For the sake of making this example a tiny bit more interesting, let’s create a relationship / object property to represent the children.
I’ll leave this as an exercise, but assume we want to state that the child property is non-recursive, because no person may have him or herself as child or grandchild. (The non-recursive constraint type is from the DASH extension namespace that is shipping with TopBraid).
Now that we have some properties and “interesting” constraints, let’s create an example Instance of Person and experience data validation: To do this, we will create a Data Graph in TopBraid EDG that will store instances of the classes. We will first need to declare our class as Public. This is done by clicking on the Home icon to navigate to the Ontology resource. This icon is located in the header to the left of the Undo button. Now click on the drop down in the form to select GraphQL Schema.
Declare Person class public. This exposes it to other graphs (asset collections) in EDG.
Now, create a Data Graph asset collection: To do this, we can click on the + button in the header or use the left side Navigator to go to the Data Graphs page. In the create dialog, call the new asset collection People and base it on our ontology by selecting it in the Includes.
Click on Create Data Graph. Now click on the Data Graph tab to start creating people. In the Search panel, select Person class.
Hint: You could also use Manage tab to make Person the main entity of this graph. This way your focus class will be preselected every time you enter this asset collection.
Use the New button to create a person. In the example Person below, we have made a mistake (can you spot it?).
Attempting to Save Changes performs the SHACL validation for us. If there are any issues you will get the below warning. You can select a check box to not show it again. Click OK.
If a submitted form contains errors such as above, TopBraid will display details about which property and value is involved. For some constraint violations, TopBraid even attempts to find a fix and offers Suggestions. For example, in the case of the social security number that got a bit too long, TopBraid’s SHACL engine suggests to either delete the offending value, or make it shorter so that the max length constraint gets fulfilled again. See the DASH Suggestions Vocabulary for details on how this mechanism works internally, and how to extend it. Press Apply to accept the suggestion before confirming the edit with Save Changes.

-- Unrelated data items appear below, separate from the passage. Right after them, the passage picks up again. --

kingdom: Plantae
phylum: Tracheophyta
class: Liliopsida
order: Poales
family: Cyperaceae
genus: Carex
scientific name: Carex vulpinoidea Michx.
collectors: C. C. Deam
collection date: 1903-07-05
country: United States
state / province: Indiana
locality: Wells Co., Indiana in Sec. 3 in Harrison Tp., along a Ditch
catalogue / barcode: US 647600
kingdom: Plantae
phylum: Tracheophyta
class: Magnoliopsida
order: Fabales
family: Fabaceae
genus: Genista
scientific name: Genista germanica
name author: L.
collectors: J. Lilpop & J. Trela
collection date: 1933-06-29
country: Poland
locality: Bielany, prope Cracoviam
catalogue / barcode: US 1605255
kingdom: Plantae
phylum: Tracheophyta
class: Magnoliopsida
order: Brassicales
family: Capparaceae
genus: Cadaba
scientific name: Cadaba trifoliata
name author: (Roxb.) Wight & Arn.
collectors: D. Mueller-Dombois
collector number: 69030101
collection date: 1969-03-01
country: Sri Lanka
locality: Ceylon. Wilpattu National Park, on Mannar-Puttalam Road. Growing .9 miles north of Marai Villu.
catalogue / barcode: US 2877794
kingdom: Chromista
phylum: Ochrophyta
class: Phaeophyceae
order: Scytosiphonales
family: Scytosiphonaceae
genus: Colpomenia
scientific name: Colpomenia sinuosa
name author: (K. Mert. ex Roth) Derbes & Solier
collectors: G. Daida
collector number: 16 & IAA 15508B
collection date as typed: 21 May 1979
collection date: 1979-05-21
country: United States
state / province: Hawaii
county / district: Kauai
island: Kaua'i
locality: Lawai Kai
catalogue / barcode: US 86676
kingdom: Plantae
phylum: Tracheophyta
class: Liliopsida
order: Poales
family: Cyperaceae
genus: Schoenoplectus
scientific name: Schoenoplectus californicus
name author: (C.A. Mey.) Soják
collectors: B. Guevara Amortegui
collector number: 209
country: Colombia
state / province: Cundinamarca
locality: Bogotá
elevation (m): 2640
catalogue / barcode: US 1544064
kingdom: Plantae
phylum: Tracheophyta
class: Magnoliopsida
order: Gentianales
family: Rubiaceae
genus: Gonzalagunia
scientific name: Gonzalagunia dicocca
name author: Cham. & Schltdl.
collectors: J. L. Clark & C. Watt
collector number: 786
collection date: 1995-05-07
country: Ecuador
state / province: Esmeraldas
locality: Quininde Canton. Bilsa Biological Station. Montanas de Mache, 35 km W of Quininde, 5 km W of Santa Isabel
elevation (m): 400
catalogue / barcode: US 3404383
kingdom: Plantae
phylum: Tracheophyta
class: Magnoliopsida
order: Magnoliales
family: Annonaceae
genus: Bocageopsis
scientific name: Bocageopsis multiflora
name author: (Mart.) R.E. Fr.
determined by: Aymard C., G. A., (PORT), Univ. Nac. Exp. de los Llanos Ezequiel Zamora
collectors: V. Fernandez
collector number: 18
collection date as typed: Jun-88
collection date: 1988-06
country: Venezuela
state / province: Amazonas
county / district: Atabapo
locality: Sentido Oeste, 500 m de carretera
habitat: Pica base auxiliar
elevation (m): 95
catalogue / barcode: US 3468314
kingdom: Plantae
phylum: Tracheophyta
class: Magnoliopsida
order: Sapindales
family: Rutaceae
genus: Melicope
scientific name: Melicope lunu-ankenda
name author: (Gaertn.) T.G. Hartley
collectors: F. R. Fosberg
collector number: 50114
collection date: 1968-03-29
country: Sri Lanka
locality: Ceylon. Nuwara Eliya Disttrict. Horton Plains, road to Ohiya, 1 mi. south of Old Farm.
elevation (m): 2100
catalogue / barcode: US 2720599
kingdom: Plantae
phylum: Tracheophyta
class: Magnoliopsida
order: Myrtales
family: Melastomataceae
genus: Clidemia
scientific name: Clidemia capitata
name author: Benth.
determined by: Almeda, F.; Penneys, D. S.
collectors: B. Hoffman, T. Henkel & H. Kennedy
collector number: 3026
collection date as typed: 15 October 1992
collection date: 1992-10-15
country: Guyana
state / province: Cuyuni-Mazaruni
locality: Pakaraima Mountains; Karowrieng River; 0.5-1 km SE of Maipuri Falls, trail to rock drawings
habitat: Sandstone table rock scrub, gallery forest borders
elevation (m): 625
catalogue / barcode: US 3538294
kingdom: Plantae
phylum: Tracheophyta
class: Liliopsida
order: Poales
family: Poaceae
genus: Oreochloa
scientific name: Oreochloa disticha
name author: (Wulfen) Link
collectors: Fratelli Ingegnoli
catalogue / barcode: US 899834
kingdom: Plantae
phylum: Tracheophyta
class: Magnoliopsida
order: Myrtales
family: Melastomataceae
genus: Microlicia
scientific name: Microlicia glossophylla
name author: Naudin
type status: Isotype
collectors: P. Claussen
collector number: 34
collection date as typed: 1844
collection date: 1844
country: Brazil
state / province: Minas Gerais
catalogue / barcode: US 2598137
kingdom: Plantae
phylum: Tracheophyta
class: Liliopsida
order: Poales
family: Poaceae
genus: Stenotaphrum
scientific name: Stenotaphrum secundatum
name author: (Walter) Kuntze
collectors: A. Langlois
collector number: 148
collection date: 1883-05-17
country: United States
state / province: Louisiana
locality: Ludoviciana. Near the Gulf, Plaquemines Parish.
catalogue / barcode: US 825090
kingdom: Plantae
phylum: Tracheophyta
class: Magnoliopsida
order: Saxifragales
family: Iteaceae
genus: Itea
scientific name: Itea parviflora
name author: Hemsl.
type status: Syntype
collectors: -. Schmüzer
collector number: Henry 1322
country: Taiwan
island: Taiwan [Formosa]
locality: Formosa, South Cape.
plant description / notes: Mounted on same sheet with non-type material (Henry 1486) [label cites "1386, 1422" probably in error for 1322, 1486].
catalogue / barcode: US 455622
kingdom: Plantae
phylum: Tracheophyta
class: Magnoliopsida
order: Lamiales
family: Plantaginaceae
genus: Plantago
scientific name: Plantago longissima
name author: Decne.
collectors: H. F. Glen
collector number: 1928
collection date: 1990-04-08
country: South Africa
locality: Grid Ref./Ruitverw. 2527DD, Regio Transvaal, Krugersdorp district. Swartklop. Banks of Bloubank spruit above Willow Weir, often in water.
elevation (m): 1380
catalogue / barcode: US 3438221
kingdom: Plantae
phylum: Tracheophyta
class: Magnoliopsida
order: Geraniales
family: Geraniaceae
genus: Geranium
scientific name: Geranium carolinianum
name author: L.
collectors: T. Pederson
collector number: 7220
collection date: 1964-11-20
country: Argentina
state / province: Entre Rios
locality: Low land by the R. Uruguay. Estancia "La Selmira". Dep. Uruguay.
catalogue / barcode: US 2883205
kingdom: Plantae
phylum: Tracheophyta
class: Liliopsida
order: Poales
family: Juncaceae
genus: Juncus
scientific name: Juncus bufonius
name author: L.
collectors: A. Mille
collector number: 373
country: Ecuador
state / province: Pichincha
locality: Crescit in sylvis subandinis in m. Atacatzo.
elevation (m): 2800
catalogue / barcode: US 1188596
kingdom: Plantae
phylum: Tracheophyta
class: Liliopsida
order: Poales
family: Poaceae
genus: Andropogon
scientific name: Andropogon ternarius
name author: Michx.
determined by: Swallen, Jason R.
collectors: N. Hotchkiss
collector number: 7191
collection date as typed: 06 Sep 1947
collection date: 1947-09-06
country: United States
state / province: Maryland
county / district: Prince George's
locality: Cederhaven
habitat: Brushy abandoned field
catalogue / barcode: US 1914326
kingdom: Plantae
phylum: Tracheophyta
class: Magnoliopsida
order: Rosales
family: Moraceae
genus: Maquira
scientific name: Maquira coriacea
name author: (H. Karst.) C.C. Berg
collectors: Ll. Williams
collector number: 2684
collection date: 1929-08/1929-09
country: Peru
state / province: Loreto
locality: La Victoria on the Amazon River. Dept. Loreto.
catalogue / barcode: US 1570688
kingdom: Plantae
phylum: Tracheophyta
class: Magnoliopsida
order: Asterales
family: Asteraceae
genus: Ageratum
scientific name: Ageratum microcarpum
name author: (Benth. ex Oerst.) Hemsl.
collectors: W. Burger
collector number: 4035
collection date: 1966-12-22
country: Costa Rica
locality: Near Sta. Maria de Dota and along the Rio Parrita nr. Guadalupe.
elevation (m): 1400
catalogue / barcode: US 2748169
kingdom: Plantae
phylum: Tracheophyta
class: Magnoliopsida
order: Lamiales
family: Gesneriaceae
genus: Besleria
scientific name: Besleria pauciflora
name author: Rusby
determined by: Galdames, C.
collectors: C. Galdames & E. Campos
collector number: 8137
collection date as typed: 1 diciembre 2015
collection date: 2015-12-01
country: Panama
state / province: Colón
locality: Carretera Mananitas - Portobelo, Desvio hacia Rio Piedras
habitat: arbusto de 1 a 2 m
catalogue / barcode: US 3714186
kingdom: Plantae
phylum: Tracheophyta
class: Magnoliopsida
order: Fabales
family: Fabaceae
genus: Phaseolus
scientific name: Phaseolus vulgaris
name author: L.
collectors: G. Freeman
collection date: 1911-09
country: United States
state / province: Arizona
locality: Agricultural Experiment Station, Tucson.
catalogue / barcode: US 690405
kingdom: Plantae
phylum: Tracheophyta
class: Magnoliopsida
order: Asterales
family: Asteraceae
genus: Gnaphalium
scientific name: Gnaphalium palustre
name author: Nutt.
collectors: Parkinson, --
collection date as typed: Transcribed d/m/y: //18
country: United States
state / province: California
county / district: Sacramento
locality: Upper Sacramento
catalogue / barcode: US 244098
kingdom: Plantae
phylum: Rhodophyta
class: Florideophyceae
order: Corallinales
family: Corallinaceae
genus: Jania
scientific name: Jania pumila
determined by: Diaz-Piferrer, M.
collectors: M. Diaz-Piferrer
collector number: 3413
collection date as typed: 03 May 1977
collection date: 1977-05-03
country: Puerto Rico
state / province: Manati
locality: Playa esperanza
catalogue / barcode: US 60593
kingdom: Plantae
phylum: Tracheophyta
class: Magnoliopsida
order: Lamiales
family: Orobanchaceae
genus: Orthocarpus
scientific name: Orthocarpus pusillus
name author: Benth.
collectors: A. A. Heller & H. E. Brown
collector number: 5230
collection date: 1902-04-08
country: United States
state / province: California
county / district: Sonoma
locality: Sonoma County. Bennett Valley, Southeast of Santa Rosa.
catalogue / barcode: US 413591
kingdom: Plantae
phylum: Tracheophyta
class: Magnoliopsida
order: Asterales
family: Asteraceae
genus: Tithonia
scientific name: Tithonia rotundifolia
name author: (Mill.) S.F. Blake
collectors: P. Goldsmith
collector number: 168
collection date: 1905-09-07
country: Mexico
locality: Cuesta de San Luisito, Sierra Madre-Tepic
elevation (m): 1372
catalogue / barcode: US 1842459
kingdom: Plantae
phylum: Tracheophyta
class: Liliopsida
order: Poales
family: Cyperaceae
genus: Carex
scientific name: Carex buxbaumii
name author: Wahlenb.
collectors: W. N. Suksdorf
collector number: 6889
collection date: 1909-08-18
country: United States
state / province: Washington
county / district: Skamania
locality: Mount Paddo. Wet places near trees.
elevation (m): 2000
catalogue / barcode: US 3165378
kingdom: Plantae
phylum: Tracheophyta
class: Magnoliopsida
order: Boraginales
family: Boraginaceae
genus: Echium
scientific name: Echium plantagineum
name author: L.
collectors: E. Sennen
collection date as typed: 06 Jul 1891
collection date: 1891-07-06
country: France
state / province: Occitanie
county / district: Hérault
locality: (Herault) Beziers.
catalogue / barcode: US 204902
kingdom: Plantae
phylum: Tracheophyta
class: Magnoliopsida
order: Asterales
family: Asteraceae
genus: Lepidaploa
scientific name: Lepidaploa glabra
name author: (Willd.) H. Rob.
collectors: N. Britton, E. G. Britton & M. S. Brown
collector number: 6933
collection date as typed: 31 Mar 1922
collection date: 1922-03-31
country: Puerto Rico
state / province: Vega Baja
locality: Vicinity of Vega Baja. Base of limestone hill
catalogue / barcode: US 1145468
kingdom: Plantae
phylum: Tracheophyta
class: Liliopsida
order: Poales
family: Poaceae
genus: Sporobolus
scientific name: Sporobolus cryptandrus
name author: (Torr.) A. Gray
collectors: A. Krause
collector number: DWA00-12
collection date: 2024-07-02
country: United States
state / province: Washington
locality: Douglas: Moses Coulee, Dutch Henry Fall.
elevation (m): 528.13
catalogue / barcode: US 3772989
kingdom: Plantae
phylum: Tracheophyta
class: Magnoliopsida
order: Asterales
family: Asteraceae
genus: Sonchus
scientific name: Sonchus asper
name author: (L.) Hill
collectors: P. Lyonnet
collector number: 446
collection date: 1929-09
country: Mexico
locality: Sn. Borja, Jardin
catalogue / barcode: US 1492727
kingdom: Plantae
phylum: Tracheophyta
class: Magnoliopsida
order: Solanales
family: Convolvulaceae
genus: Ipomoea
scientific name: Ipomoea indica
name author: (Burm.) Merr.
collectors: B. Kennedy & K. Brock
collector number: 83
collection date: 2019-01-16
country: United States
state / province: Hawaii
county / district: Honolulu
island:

If you still see a message in the form’s header with some number of errors, click on the Refresh icon next to it. It will go away if errors no longer exist.
To get an overview of all constraint violations across all resources, use Problems and Suggestions panel from the Panels drop down menu in the header. You can drag and drop it on your page. Such reports offer a convenient place to examine and fix multiple errors at once, e.g. when a new constraint has been added and pre-existing data may not conform to it.
SHACL and your existing ontologies
SHACL can of course be used to enrich your existing ontologies. The following screenshots illustrate some constraints that have been defined for the schema.org data model and the corresponding constraint violations report for some example instances:
In order to apply SHACL on top of an existing data model, simply create an Ontology that includes (owl:imports) the classes and properties that you want to constrain. If this ontology is defined using RDFS/OWL you can use the operation available on the Data Graph tab to Convert it to SHACL.
This short walk-through illustrates some of the ways that you can use SHACL in TopBraid EDG.
The resulting Ontologies can be included into other EDG asset collections, or you can export them to a Turtle, XML or JSON-LD file. In either case, you can use these shapes to run data validation not only at edit time as demonstrated here, but also in a batch mode by utilizing SHACL validation RESTFull API provided in TopBraid.